= Consegna =
Rispondi alle domande seguenti usando il brano sui Buddenbrook.
(a) A quale anno risale la foto della casa della famiglia Mann in Mengstrasse 4?
(b) Che cosa pensava chi scrive del romanzo prima di leggerlo?
(c) Quante volte viene nominato Bismarck nel romanzo, secondo il brano sui Buddenbrook?

= Testo estratto =
La casa della famiglia Mann in Mengstrasse 4 a Lubecca in una foto del 1870 |
Volevo
leggere I Buddenbrook perchè pensavo che fosse un romanzo
storico, ma ho scoperto che non lo è.
O meglio, lo è solo in modo
parziale e indiretto. Il famoso racconto della famiglia di
commercianti di Lubecca attraversa quasi tutto l'800, ma la Storia ci
filtra dentro solo passando per gli interstizi. I personaggi sono
contenuti dalla loro società come da un involucro che (certo,
volutamente) in larga misura li isola, in modo che i cambiamenti che
avvengono fuori, anche se potenti e complessivi, trasmettono
il loro effetto dentro solo in ritardo e in modo molto
mediato. Il '48 a Lubecca sembra essere stato più inconsistente che
a Portogruaro1,
l'unificazione della Germania e la fondazione del Reich saltano fuori
quasi solo di striscio, per esempio quando si discute dei progetti
per la costruzione di linee ferroviarie da Lubecca a Berlino o dintorni, con in mente sempre le ricadute dirette sui costi del
trasporto delle granaglie o di altri beni, infine Bismarck viene
nominato, mi pare, una volta, anche lui di sfuggita, e non al centro
di una discussione politica di qualche respiro.

= Righe =
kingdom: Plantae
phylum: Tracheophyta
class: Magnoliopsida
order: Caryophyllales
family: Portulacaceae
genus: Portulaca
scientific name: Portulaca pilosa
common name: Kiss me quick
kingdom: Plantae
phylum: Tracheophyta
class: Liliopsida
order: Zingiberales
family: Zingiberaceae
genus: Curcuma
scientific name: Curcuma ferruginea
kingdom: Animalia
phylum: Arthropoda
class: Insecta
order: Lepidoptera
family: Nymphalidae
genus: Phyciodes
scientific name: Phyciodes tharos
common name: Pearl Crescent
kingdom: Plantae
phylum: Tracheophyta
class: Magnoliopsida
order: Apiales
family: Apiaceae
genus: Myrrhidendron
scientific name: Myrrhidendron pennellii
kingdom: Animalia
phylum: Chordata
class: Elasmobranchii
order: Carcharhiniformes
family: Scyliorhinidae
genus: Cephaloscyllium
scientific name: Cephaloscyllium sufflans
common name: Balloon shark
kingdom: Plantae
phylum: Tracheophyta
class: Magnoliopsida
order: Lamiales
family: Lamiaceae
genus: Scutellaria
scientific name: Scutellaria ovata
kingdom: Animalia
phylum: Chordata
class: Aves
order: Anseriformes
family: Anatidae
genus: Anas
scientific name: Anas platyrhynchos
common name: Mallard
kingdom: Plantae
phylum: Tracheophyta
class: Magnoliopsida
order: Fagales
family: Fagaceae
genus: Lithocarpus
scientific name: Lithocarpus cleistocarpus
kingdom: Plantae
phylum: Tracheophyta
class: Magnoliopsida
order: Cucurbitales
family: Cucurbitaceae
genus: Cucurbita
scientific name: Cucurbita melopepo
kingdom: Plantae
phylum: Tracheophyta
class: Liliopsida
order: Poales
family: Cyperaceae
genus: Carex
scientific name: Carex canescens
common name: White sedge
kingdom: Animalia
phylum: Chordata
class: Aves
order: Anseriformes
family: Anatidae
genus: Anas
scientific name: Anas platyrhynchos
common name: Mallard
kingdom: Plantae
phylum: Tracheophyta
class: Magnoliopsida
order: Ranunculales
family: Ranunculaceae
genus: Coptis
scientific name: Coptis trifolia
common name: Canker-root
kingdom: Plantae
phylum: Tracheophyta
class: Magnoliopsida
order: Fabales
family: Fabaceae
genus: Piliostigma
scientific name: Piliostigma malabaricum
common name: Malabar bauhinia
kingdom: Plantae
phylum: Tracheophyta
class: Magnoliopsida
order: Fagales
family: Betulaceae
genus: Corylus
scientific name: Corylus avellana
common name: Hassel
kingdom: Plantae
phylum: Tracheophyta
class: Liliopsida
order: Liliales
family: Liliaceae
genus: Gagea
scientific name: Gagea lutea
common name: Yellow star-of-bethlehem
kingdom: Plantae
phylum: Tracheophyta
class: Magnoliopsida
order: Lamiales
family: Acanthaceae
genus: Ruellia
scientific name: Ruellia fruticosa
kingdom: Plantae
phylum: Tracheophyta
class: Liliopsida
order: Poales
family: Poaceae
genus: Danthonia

= Risultato =
(a) La foto è del 1870.
(b) Pensava che fosse un romanzo storico.
(c) Viene nominato una volta, di sfuggita.